Workers’ compensation also covers chronic conditions, such as back pain and carpal tunnel syndrome, that can develop through repetitive motions made by a worker.
4. Costs depend on the risks.
Employers' costs for workers’ compensation insurance include insurance premiums, payments made under deductibles, and the administrative costs of handling claims and making reports to state regulators and insurers.
What you’ll pay in premiums for workers’ comp will depend on several factors, including the number of employees you have and the type of work they do. For a small workplace, such as one with 10 employees or fewer, costs can be as low as $2,000 a year, Simeone says.
When setting up a policy, insurance carriers will take on-the-job risks into account. If you have a delivery worker spending a lot of time on the road, the chances of that person getting injured are greater than those of a secretary who sits at a desk most of the day. Among the types of jobs with the highest risks – and generally, highest insurance costs – are construction workers, factory employees using heavy equipment, emergency response teams and some lab workers.
5. Safety measures can lead to monetary savings.
“The best way to save costs is to have a strong safety program,” says Rebecca Shafer, president of Amaxx Risk Solutions, a risk management company that offers tools to help employers reduce workers’ comp costs.
In some states, if your company has strong safety and workers’ compensation programs, your premiums may be calculated at a lower rate than the state average. Depending on where your company operates, you may be able to get a 15 percent discount on premiums for safety measures.
Encouraging safety among workers can be a key component to a successful program, says Linda Webb, president of Contego Services Group, which specializes in fraud investigations and other insurance services. Consider giving awards for safety efforts, such as handing out movie tickets to workers for every 90 days that pass without a workplace accident.
6. If an accident happens, take action.
If an employee gets injured, report it promptly to your insurance carrier, Simeone says. Some states allow the insurance company to choose a doctor to treat your worker; others let a business make that decision.
During the time away from work, an injured employee is entitled to a percentage of wages lost.
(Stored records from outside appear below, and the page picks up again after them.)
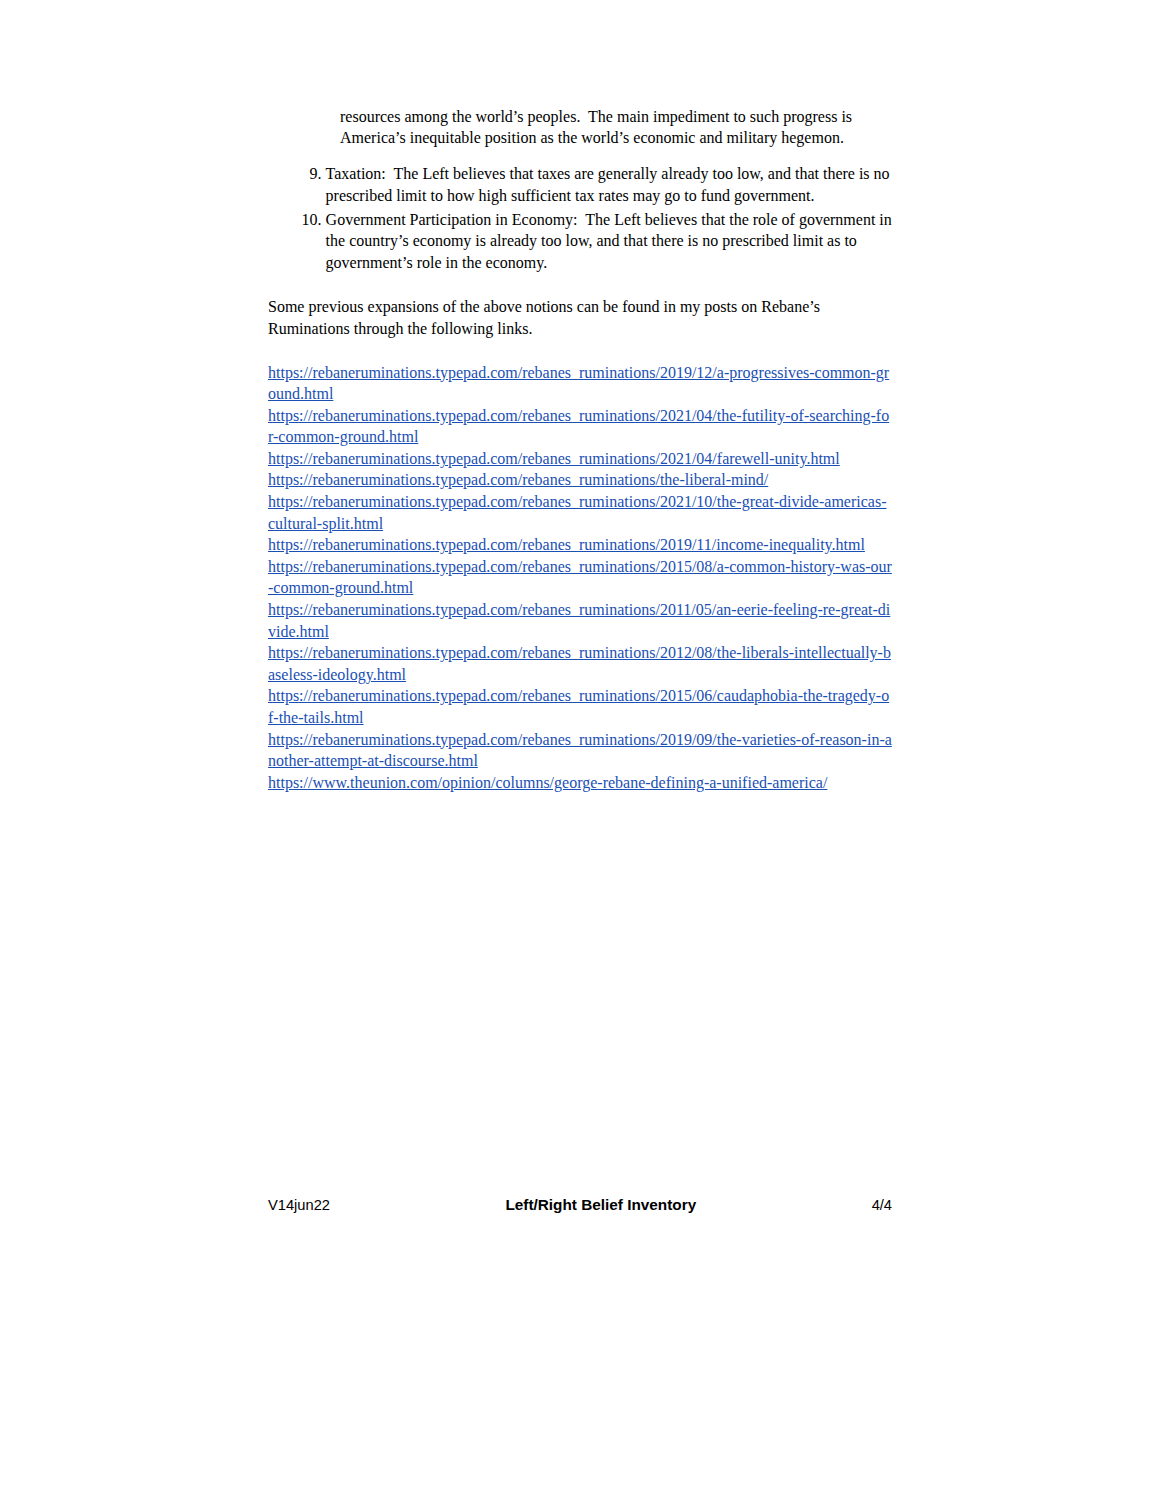resources among the world’s peoples. The main impediment to such progress is America’s inequitable position as the world’s economic and military hegemon.
Taxation: The Left believes that taxes are generally already too low, and that there is no prescribed limit to how high sufficient tax rates may go to fund government.
Government Participation in Economy: The Left believes that the role of government in the country’s economy is already too low, and that there is no prescribed limit as to government’s role in the economy.
Some previous expansions of the above notions can be found in my posts on Rebane’s Ruminations through the following links.
https://rebaneruminations.typepad.com/rebanes_ruminations/2019/12/a-progressives-common-ground.html
https://rebaneruminations.typepad.com/rebanes_ruminations/2021/04/the-futility-of-searching-for-common-ground.html
https://rebaneruminations.typepad.com/rebanes_ruminations/2021/04/farewell-unity.html
https://rebaneruminations.typepad.com/rebanes_ruminations/the-liberal-mind/
https://rebaneruminations.typepad.com/rebanes_ruminations/2021/10/the-great-divide-americas-cultural-split.html
https://rebaneruminations.typepad.com/rebanes_ruminations/2019/11/income-inequality.html
https://rebaneruminations.typepad.com/rebanes_ruminations/2015/08/a-common-history-was-our-common-ground.html
https://rebaneruminations.typepad.com/rebanes_ruminations/2011/05/an-eerie-feeling-re-great-divide.html
https://rebaneruminations.typepad.com/rebanes_ruminations/2012/08/the-liberals-intellectually-baseless-ideology.html
https://rebaneruminations.typepad.com/rebanes_ruminations/2015/06/caudaphobia-the-tragedy-of-the-tails.html
https://rebaneruminations.typepad.com/rebanes_ruminations/2019/09/the-varieties-of-reason-in-another-attempt-at-discourse.html
https://www.theunion.com/opinion/columns/george-rebane-defining-a-unified-america/
V14jun22 Left/Right Belief Inventory 4/4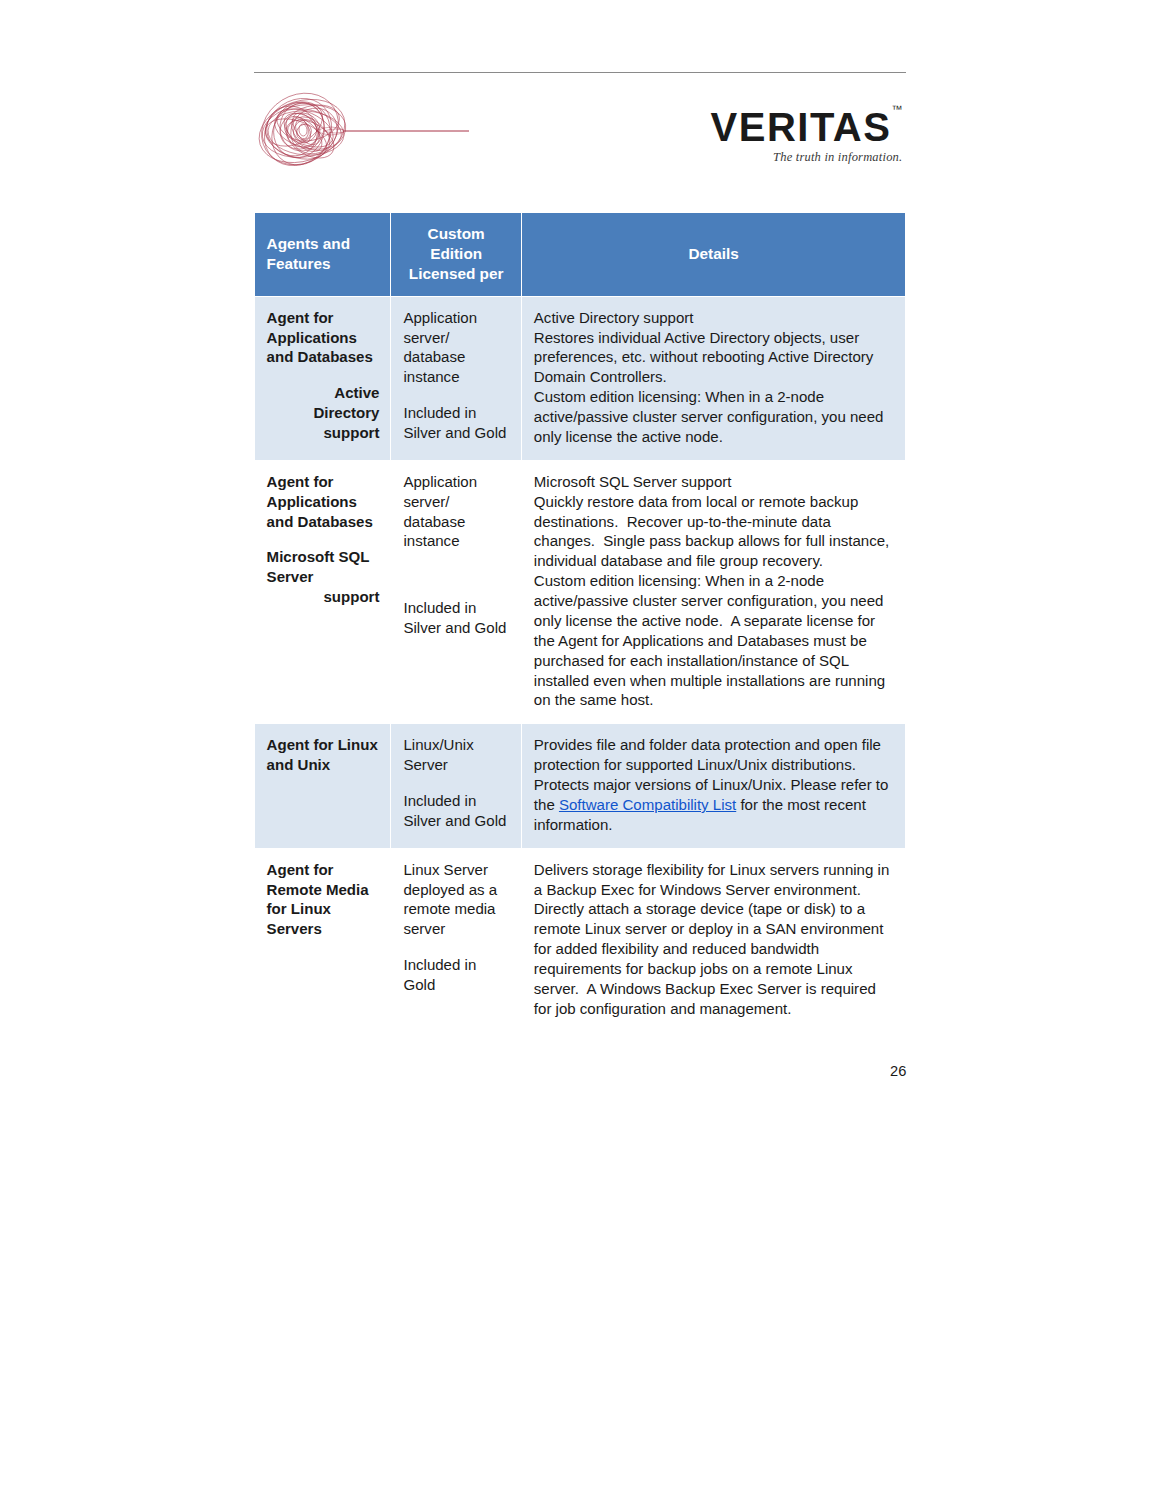VERITAS™
The truth in information.
| Agents and Features | Custom Edition Licensed per | Details |
| --- | --- | --- |
| Agent for Applications and Databases Active Directory support | Application server/ database instance Included in Silver and Gold | Active Directory support Restores individual Active Directory objects, user preferences, etc. without rebooting Active Directory Domain Controllers. Custom edition licensing: When in a 2-node active/passive cluster server configuration, you need only license the active node. |
| Agent for Applications and Databases Microsoft SQL Server support | Application server/ database instance Included in Silver and Gold | Microsoft SQL Server support Quickly restore data from local or remote backup destinations. Recover up-to-the-minute data changes. Single pass backup allows for full instance, individual database and file group recovery. Custom edition licensing: When in a 2-node active/passive cluster server configuration, you need only license the active node. A separate license for the Agent for Applications and Databases must be purchased for each installation/instance of SQL installed even when multiple installations are running on the same host. |
| Agent for Linux and Unix | Linux/Unix Server Included in Silver and Gold | Provides file and folder data protection and open file protection for supported Linux/Unix distributions. Protects major versions of Linux/Unix. Please refer to the Software Compatibility List for the most recent information. |
| Agent for Remote Media for Linux Servers | Linux Server deployed as a remote media server Included in Gold | Delivers storage flexibility for Linux servers running in a Backup Exec for Windows Server environment. Directly attach a storage device (tape or disk) to a remote Linux server or deploy in a SAN environment for added flexibility and reduced bandwidth requirements for backup jobs on a remote Linux server. A Windows Backup Exec Server is required for job configuration and management. |
26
If the injury is permanent, a lump sum payment may be made to cover pain, suffering and disability.
Whenever a claim is filed, take time to evaluate your safety program, and look into strategies to get injured employees back to work, Shafer says.
7. Make note of pre-existing conditions.
Workers sometimes get hurt on the job by tweaking a pre-existing injury, says Joey Price, CEO of Jumpstart HR, a human resources consulting firm in Washington, D.C. A construction worker who injured a knee while playing sports several years ago, for instance, may be more likely to suffer knee problems while working at the project site.
For pre-existing conditions, you may be able to prove that your work site did not contribute to the injury, Price says. Doing so can free you from any liability charges that may arise from an incident. Screen employees during the hiring process, and document any pre-existing conditions. If an injury does occur, you’ll have notes ready to help assess the situation.